Dentro de la zona urbana de Guanajuato, o en sus linderos, quedan aún espacios que otrora, antes de que el futuro nos alcanzara, conservaban un aspecto agreste e intocado por el desarrollo, pero que ahora intentan sobrevivir a la asfixia constructiva que ha dejado sin vida a otras áreas de la ciudad cuyo recuerdo se ha perdido.
Muchos deportistas, senderistas o simples paseantes llenan cada día el sendero del Orito, un camino que da entrada y rodea las 144 hectáreas del que ahora es un parque ecológico y que antaño hiciera honor a su nombre, debido a las riquezas extraídas de la mina ubicada en uno de los extremos, de la cual aún pueden admirarse los restos.
El camino principal del parque ecológico.
Volvamos a la senda. Esta inicia a un costado de la Panorámica, justo atrás del estacionamiento de la Escuela de Minas de la Universidad de Guanajuato (UG) y termina en el tramo de la misma carretera que se interna entre las casas de San Matías y desemboca en la colonia Matavacas, a un lado del llamado “Castillo de Santa Cecilia”.
La ruta es muy transitada y conocida, pero el verdadero tesoro del Orito, aunque a la vista de todos, se descubre más abajo, en el curso del arroyo. Recorrer esa hermosa cañada es internarse en un mundo primigenio, donde la vegetación ha recobrado su imperio e hilos de agua cristalina todavía corren y son el campo de juegos de diminutos tepocates, chinches de agua, caballitos del diablo y otros seres alados, reptantes o saltarines.
A poco de que se avance por entre la densa vegetación, una pared de gruesos muros cruza de lado a lado, cual poderosa muralla. Si tiene uno suerte, verá caer una pequeña cascada desde lo alto, que proporciona un sentimiento de sereno regocijo. Es la antaño famosa presa del Orito, hoy azolvada, pero en otros tiempos tan abundante que en ella perdió la vida, ahogado, más de algún nadador infortunado.
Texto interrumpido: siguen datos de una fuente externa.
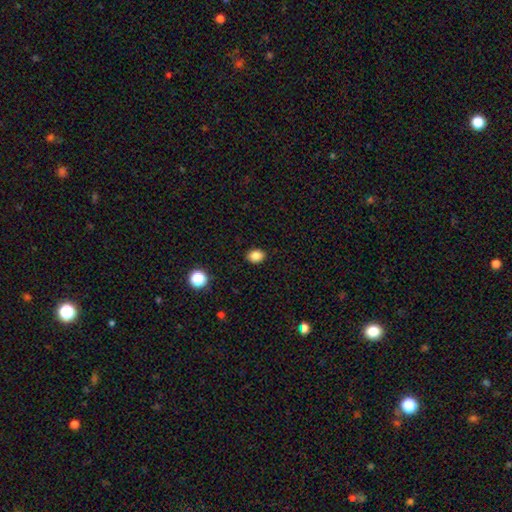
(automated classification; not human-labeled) Morphology: type=smooth (85%); roundness=in between (60%); merging=none (90%).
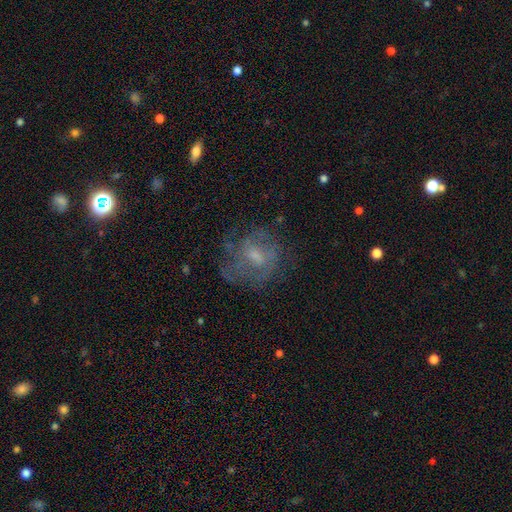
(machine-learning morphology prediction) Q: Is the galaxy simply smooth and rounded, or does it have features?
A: featured or disk — 58%.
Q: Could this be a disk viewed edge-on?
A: no — 97%.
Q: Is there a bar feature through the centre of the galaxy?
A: no — 54%.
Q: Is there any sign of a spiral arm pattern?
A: yes — 59%.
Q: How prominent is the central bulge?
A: small — 45%.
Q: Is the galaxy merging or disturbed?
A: none — 64%.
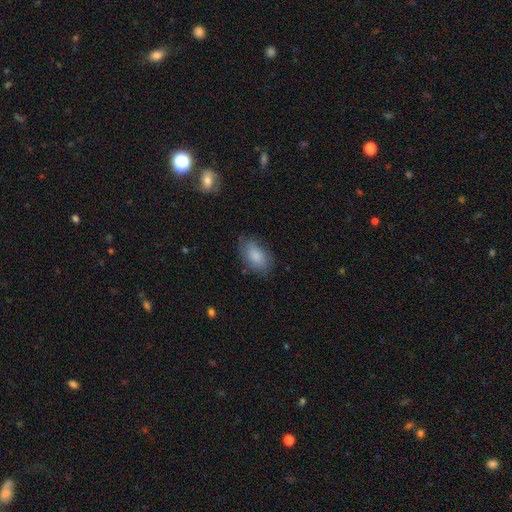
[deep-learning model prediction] Smooth or featured? smooth (79%)
How rounded? in between (91%)
Merging? none (71%)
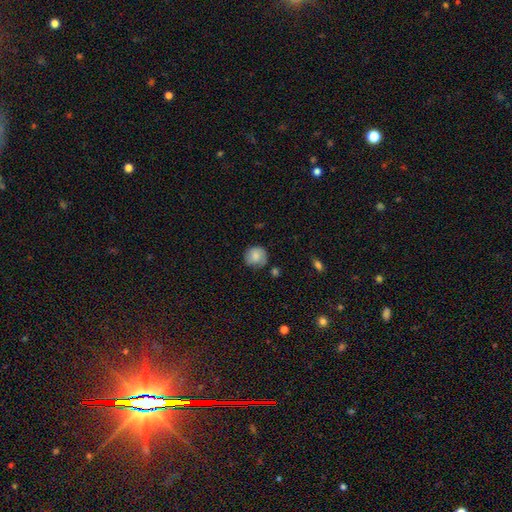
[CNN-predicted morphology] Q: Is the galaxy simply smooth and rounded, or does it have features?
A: smooth — 77%.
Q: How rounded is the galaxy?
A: round — 86%.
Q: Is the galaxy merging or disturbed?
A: none — 67%.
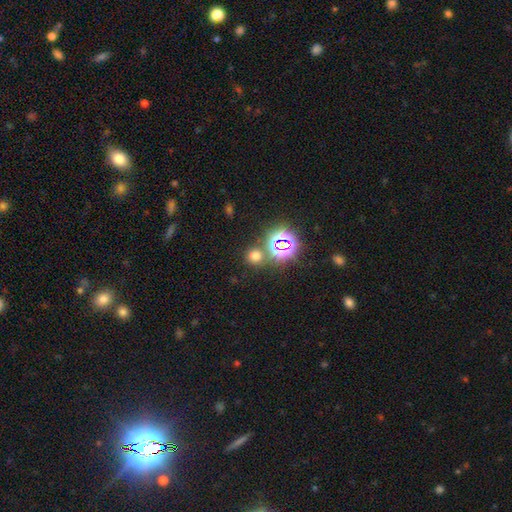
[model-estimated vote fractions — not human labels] Morphology: type=smooth (61%); roundness=round (88%); merging=none (77%).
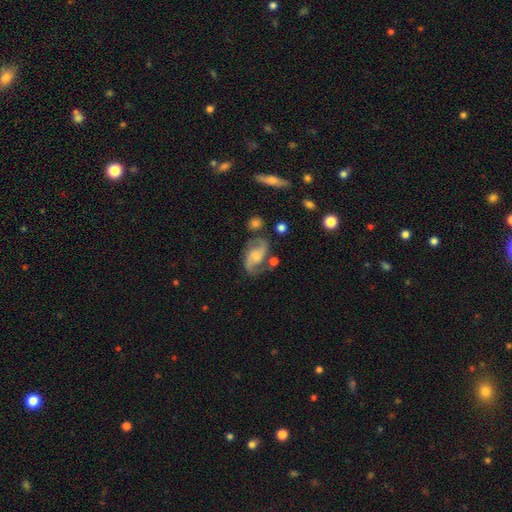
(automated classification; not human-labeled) Smooth or featured? featured or disk (81%)
Edge-on disk? no (97%)
Bar? no (48%)
Spiral arms? yes (95%)
Spiral winding? medium (48%)
Spiral arm count? 2 (91%)
Bulge size? small (38%)
Merging? none (66%)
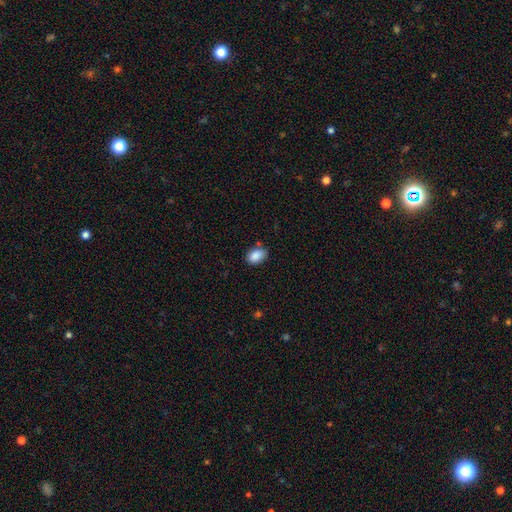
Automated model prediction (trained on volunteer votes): This appears to be a smooth galaxy with no disk features (88%) that is in between round and cigar-shaped (82%). Merging: none (74%).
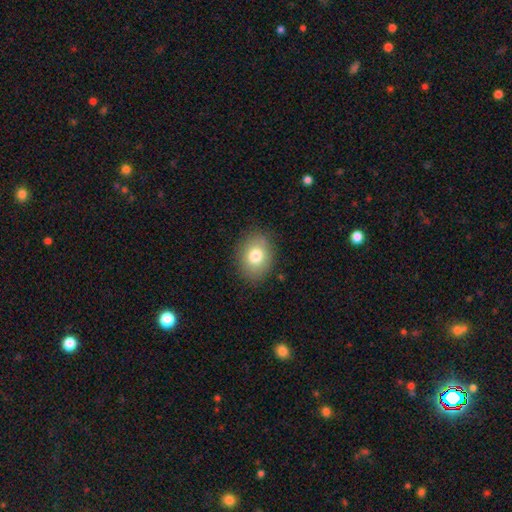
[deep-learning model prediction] smooth_or_featured: smooth (p=0.78) [alt: featured or disk p=0.13]
how_rounded: in between (p=0.61) [alt: round p=0.38]
merging: none (p=0.85) [alt: minor disturbance p=0.11]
El grueso muro de la antigua presa.
Cauce arriba, hay un área pequeña donde se instalaron asadores, bancas y mesas de metal y madera, con un acceso que llega desde el camino principal. Sin embargo, la incuria ha hecho presa del lugar y las instalaciones se encuentran semidestruidas, una lástima porque en tiempo de lluvias abundan allí pozas de buen tamaño, mas no profundas, ideales para que chicos y grandes puedan darse un chapuzón sin peligro.
La zona de asadores, en el abandono.
El arroyo asciende aún más, hasta la curva del camino y se pierde, pero al ojo atento no escapa un socavón, excavado por la mano del hombre que da salida al agua en tiempos de crecidas. Hay que subir, cruzar el sendero y entonces se arribará a las ruinas del complejo minero, que actualmente aloja un vivero perteneciente al municipio.
Quedan ahí los muros de las antiguas oficinas, un socavón con una reja protectora y un tiro lleno de agua, cubierto por una malla para evitar alguna lamentable travesura de los imprudentes que nunca faltan. Es un testimonio de que allí, extraído de las profundidades, efectivamente alguna vez refulgió el brillo del oro, y sin duda también el de la plata.
El arroyo sigue subiendo del otro lado, cada vez más angosto pero no menos llamativo, ahora entre pinos y eucaliptos. Otra presa pequeña, tan vieja como la anterior, es la antesala de la carretera que lleva finalmente al mineral de Santa Ana, donde uno puede finalizar el recorrido por el riachuelo que se diluye entre las rocas y manantiales donde nace.